Sayın Cumhurbaşkanı bir türlü Türk Milleti dememiştir. Türkiye'nin federasyona evrilmesinin başlangıç noktasıdır. Buradan önümüze gelen belki 16 Nisan'da akıllara gelmeyen ama gerçekte üzerine kafa yormamız gereken hal bence 16 Nisan, "Lozan mı, Sevr mi?" oylamasıdır. Bu Sayın Cumhurbaşkanının arzusuyla onun isteğiyle ortaya çıkan bir hal olarak önümüzde durmuyor. Bu süreç Sayın Cumhurbaşkanına da dayatılan Büyük Orta Doğu Projesi'nin ortaklarının dayattığı bir haldir. Bir tuzak olduğu kanaatindeyim.
-Bu durumda 16 Nisan bir parti seçimi değil, Türkiye'nin geleceğinin oylaması mıdır?

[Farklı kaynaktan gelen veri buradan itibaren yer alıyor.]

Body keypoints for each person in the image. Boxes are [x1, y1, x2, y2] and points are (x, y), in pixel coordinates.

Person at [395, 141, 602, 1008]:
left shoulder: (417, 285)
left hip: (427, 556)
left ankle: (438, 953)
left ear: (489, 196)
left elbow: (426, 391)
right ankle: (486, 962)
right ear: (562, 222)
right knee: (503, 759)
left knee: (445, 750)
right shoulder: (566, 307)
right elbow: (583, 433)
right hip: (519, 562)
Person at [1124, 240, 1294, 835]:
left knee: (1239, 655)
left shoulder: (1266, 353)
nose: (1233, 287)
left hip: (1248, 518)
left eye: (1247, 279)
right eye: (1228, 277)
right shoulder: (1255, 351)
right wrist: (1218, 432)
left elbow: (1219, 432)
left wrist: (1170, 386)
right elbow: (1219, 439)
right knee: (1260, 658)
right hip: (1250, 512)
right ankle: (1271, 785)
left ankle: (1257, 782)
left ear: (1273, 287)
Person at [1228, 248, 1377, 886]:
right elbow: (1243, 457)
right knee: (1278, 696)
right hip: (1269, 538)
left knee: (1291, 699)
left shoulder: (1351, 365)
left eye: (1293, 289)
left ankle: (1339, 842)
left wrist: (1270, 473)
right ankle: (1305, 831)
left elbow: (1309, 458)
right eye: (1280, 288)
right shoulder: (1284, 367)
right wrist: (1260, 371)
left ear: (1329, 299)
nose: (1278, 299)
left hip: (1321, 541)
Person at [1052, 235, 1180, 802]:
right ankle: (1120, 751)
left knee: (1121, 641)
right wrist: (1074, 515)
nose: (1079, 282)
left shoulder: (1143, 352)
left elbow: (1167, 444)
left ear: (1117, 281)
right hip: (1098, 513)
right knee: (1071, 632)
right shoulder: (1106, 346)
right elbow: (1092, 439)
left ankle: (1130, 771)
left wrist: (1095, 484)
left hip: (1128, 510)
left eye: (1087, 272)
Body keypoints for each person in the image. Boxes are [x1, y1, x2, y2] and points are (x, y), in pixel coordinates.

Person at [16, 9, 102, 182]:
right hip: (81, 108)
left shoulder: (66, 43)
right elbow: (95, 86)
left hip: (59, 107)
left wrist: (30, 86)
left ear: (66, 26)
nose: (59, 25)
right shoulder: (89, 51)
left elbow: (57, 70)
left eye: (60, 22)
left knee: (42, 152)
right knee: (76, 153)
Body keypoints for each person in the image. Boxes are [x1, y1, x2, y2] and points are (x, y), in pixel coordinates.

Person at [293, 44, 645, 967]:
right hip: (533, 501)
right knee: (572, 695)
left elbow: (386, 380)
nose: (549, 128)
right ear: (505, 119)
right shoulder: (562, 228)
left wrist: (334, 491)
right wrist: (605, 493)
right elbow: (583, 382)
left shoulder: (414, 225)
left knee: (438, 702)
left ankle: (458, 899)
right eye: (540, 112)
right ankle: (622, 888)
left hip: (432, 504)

Dağdaş: Hangi partiden olursak olalım özellikle AKP seçmeni arkadaşlara sesleniyorum. Sayın Cumhurbaşkanını da Türkiye'yi de muhafaza etmek korumak istiyorsak; parti rozetimizi aşan bir duyguyla gidip burada Hayır oyunu kullanmak, Hayır tercihini yapmak zorundayız. Kaygılarımız eğer ortaksa kaygıları ortak olanların. Parti rozetleri 16 Nisan'a kadar silikleşmiştir. Hepimiz akıl, irfan ve vicdan partisine 16 Nisan'a kadar üyesi olmak zorundayız. 17 Nisan'da parti rozetlerimizi şanla şerefle yeniden takabiliriz. Kaldı ki AKP'li seçmen kardeşlerime sesleniyorum. Burada 16 Nisan'da hükümet ya da cumhurbaşkanlığı oylanmıyor. 17 Nisan sabahı kalktığımızda Sayın Cumhurbaşkanımız görevine devam edecektir, hükümet de aynı şeklinde görevine devam edecektir. Ülkenin içinde bulunduğu ağır buhranlı halden çıkış için hepimizin tıpkı 15 Temmuz'da olduğu gibi bir birliktelik beraberlik ruhuyla Türkiye'nin ağır yükünü ortadan kaldırmanın yolunu arayacağız.
16 Nisan, tarihsel sürece bakıldığında Türkiye Cumhuriyeti'nin en önemli randevusudur. Bu randevuda merkeze koyacağımız şey Cumhuriyettir, Devlettir, Memlekettir, Geleceğimizdir. Bu randevuda siyasi partilerimizden ideolojilerimizden azade bir karar vermemiz söz konusudur.